- [Problem statement]:
Write out every line of the listing below, unchanged, from the line containing "order: Rosales" down to the line containing "common name: Mediterranean hair-grass", both included, and nothing else.

- [Provided records]:
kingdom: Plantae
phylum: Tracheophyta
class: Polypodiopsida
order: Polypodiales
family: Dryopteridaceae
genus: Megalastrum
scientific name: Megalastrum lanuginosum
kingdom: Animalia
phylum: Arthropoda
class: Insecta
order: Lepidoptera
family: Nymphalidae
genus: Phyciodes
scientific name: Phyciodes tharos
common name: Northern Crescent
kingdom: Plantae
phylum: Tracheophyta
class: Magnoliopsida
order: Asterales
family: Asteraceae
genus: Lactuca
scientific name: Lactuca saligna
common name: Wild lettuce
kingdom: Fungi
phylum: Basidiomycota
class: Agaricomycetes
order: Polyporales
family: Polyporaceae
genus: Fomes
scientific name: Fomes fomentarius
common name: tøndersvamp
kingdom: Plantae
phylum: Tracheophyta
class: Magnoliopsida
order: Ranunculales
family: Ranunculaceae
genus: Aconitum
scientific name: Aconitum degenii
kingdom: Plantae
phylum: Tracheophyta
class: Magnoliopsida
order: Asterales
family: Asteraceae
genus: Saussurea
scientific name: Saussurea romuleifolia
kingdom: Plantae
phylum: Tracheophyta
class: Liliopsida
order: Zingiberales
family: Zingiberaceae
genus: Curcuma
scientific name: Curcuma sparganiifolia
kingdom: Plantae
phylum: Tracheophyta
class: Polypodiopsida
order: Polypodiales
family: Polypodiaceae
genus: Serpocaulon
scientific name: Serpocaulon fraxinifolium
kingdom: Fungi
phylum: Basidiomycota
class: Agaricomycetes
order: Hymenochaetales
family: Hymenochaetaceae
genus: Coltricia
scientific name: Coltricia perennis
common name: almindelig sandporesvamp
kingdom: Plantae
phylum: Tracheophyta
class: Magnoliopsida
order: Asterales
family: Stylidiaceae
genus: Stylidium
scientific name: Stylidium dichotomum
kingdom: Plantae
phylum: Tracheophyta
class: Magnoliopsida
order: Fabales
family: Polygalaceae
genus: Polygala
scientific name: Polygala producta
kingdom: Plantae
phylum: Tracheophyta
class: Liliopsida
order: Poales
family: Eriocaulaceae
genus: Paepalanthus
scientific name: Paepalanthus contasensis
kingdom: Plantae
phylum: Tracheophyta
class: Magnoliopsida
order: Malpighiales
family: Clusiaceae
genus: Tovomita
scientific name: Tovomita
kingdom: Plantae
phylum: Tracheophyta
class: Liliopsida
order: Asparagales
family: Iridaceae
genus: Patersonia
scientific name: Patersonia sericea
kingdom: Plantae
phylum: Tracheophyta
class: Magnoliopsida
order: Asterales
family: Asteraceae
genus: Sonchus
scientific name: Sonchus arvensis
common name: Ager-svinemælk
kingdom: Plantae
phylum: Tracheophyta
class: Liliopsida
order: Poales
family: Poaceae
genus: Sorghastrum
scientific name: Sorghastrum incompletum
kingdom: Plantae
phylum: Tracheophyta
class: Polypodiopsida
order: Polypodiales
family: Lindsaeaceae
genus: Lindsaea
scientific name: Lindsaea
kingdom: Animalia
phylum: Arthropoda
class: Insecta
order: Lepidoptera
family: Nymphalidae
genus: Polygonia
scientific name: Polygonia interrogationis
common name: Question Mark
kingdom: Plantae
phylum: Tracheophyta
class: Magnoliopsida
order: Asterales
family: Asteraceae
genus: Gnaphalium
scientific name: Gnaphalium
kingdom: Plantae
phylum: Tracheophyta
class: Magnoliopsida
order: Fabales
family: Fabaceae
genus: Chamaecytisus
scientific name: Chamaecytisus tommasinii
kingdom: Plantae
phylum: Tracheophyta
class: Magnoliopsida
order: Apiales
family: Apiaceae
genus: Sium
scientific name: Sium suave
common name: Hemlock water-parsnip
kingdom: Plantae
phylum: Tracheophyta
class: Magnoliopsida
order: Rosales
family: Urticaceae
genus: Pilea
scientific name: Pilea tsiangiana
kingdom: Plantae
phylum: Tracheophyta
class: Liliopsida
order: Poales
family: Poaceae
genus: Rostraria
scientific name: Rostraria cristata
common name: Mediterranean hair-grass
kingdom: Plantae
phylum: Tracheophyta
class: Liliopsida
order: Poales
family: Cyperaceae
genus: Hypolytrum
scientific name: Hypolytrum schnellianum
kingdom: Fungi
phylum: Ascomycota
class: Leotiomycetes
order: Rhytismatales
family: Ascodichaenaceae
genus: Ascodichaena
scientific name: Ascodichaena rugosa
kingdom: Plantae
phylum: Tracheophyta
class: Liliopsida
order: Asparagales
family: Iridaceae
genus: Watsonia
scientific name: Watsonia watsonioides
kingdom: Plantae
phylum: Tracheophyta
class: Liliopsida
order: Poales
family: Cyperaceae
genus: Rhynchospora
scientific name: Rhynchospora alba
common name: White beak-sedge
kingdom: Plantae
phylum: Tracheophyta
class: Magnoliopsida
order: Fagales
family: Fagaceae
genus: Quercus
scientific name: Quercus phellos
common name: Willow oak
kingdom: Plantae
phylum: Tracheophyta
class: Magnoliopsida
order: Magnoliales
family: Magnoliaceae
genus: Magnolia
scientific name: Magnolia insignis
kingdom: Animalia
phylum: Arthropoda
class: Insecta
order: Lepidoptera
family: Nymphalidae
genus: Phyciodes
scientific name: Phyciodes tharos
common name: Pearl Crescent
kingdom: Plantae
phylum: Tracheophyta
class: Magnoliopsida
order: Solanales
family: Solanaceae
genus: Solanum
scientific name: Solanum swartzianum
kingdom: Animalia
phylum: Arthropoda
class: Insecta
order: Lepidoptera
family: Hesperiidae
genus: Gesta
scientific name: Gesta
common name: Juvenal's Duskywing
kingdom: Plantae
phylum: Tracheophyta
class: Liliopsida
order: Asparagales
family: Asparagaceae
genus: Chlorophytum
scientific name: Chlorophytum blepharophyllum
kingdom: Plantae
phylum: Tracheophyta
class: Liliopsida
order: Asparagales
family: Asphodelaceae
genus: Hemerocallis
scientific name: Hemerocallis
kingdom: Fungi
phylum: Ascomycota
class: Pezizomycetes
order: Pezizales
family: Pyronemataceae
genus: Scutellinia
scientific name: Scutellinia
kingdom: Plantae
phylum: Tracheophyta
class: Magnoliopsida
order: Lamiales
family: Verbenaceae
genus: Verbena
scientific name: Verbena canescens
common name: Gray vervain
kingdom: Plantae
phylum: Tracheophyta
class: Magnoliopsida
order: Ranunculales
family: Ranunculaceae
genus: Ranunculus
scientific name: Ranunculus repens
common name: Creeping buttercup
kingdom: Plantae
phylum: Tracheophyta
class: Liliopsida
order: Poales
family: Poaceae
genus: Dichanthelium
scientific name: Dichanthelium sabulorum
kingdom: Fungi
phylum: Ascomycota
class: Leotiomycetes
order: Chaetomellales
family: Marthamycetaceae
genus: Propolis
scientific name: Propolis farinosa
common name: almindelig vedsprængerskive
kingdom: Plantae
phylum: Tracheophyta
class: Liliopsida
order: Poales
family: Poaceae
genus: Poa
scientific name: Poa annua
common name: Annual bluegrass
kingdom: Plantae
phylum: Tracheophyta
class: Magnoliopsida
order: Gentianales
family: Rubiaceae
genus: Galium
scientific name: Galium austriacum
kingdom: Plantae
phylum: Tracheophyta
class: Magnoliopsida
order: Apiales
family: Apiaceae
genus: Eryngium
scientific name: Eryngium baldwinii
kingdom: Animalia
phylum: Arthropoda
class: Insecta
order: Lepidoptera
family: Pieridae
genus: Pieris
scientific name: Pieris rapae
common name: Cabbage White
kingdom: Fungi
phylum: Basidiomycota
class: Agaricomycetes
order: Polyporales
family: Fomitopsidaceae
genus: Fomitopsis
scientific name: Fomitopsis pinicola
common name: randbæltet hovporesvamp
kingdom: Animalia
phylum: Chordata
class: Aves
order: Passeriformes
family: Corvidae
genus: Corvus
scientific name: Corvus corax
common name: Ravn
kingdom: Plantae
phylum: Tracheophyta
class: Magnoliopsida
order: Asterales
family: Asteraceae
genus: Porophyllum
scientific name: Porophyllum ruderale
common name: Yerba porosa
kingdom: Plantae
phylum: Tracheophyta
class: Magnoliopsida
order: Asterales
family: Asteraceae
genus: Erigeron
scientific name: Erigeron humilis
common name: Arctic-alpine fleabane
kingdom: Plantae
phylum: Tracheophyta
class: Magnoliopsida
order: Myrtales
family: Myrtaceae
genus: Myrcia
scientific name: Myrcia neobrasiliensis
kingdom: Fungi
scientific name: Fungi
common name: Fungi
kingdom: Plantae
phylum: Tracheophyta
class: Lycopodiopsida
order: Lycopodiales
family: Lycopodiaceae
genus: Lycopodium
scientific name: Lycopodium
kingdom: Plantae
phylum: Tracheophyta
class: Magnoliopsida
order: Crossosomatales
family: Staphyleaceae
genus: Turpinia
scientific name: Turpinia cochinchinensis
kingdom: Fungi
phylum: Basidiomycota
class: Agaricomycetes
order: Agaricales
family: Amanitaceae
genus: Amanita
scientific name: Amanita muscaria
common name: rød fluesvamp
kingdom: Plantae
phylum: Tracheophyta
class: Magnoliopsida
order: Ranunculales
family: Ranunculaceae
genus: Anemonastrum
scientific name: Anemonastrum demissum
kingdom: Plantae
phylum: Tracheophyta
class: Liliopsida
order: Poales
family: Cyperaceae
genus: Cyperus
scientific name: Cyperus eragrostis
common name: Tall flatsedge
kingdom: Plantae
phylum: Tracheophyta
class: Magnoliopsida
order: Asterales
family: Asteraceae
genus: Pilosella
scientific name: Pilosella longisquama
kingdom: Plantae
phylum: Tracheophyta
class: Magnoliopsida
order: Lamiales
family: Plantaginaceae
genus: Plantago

- [Output of the task]:
order: Rosales
family: Urticaceae
genus: Pilea
scientific name: Pilea tsiangiana
kingdom: Plantae
phylum: Tracheophyta
class: Liliopsida
order: Poales
family: Poaceae
genus: Rostraria
scientific name: Rostraria cristata
common name: Mediterranean hair-grass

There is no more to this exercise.